- [Directions]: Please switch "insertar" to "añadir" and give the lines again with nothing else changed, starting at the line that contains "Configurar el webpack" and running through the end of the items.

- [Source data]:

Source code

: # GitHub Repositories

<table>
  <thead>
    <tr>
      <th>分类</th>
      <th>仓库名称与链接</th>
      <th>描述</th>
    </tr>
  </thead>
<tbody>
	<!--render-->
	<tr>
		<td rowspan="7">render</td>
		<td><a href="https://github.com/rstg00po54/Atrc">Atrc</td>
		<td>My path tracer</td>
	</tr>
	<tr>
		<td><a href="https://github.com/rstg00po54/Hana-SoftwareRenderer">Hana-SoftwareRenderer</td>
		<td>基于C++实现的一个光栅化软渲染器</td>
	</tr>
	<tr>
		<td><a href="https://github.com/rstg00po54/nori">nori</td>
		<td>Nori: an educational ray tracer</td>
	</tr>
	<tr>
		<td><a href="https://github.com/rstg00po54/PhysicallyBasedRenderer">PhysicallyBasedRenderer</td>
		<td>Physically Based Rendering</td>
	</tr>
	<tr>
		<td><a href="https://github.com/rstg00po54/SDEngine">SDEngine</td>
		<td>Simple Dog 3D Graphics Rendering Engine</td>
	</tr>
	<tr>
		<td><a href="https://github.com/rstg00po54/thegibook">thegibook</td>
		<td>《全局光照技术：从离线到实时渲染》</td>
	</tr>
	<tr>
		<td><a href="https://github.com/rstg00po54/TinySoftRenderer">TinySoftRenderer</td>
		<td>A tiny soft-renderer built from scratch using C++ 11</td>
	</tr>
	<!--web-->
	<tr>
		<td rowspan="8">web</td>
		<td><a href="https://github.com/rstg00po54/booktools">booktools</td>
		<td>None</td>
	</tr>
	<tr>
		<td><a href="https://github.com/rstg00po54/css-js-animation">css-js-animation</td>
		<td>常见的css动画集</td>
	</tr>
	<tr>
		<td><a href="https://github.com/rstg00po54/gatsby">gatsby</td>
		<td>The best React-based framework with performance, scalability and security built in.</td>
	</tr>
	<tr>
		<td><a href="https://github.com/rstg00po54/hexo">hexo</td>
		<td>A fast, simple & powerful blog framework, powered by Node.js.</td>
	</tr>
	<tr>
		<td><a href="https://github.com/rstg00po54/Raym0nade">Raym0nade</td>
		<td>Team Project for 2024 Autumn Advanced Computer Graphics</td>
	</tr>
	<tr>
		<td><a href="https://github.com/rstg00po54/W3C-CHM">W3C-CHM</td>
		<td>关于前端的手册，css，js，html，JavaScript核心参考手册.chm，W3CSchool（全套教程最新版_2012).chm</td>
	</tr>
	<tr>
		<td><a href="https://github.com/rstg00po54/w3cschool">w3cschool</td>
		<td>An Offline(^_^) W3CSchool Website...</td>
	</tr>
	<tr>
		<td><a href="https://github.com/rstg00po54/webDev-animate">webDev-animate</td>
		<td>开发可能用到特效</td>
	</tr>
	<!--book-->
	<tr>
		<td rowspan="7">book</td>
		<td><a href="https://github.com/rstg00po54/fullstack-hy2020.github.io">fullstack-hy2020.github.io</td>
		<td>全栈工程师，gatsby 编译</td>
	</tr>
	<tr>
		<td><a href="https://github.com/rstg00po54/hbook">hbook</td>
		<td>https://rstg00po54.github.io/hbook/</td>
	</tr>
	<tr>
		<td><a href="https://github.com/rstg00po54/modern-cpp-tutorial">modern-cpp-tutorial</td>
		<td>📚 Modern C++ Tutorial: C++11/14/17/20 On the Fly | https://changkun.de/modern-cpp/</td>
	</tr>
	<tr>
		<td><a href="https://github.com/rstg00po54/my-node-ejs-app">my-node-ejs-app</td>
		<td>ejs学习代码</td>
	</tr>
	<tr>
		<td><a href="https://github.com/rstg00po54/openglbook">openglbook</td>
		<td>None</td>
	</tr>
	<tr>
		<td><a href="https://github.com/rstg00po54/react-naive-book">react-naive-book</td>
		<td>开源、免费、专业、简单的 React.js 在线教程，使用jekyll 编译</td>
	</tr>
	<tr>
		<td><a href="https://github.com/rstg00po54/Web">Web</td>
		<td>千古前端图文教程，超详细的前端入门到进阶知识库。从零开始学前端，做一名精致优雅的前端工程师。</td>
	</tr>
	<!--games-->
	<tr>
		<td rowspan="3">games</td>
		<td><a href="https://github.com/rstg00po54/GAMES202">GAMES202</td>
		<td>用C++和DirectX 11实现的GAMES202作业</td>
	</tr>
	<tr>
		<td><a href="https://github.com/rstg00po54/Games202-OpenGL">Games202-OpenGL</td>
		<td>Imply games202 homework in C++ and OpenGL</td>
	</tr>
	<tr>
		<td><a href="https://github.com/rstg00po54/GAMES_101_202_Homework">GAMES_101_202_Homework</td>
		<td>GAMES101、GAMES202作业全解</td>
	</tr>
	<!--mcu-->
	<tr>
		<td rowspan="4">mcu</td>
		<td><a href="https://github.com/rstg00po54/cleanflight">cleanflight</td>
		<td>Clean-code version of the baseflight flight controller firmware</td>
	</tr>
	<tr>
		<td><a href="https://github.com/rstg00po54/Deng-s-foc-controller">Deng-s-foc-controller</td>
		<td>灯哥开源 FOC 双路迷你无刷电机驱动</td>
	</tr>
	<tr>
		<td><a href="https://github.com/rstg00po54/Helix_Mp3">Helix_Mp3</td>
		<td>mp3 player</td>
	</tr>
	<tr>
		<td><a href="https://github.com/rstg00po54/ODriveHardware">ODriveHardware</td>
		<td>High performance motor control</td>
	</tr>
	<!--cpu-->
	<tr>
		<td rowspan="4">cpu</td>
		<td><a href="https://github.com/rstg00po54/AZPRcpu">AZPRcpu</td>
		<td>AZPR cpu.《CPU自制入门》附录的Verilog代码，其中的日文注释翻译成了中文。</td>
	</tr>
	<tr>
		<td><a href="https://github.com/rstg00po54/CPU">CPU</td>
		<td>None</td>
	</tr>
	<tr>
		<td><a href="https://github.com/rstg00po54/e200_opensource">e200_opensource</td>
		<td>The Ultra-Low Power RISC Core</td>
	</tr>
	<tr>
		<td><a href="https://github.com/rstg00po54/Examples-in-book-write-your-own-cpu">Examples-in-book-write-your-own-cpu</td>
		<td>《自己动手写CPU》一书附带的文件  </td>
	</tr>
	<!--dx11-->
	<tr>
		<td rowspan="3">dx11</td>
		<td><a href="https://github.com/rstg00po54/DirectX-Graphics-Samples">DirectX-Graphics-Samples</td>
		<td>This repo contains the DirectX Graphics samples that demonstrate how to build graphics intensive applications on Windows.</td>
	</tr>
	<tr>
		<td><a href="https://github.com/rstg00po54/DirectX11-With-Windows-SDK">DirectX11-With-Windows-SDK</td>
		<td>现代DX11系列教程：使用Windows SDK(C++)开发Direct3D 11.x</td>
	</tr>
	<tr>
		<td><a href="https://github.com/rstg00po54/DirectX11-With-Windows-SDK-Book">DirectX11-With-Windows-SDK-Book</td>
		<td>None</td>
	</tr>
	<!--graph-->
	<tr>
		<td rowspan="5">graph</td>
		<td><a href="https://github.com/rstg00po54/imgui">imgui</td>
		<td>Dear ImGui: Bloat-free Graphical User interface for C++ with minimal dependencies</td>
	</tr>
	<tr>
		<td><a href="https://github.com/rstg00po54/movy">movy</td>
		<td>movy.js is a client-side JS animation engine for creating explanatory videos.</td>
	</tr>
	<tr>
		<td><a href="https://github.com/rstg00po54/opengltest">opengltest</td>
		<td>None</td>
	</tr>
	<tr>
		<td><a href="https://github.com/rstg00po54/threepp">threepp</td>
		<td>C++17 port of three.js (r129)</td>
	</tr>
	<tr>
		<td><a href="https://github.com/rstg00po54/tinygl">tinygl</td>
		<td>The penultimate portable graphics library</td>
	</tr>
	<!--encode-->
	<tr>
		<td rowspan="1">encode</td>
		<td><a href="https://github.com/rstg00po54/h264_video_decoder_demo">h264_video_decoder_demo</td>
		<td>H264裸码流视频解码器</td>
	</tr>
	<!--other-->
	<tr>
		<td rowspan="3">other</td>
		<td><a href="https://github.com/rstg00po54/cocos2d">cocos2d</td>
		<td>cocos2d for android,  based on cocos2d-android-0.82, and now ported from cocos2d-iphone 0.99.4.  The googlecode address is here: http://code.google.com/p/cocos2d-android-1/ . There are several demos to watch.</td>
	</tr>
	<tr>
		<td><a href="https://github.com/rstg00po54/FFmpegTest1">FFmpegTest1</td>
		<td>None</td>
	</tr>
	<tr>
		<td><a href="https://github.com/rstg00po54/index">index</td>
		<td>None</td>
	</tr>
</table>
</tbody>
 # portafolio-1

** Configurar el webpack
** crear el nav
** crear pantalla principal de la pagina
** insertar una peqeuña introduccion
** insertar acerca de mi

- [Task response]:
** Configurar el webpack
** crear el nav
** crear pantalla principal de la pagina
** añadir una peqeuña introduccion
** añadir acerca de mi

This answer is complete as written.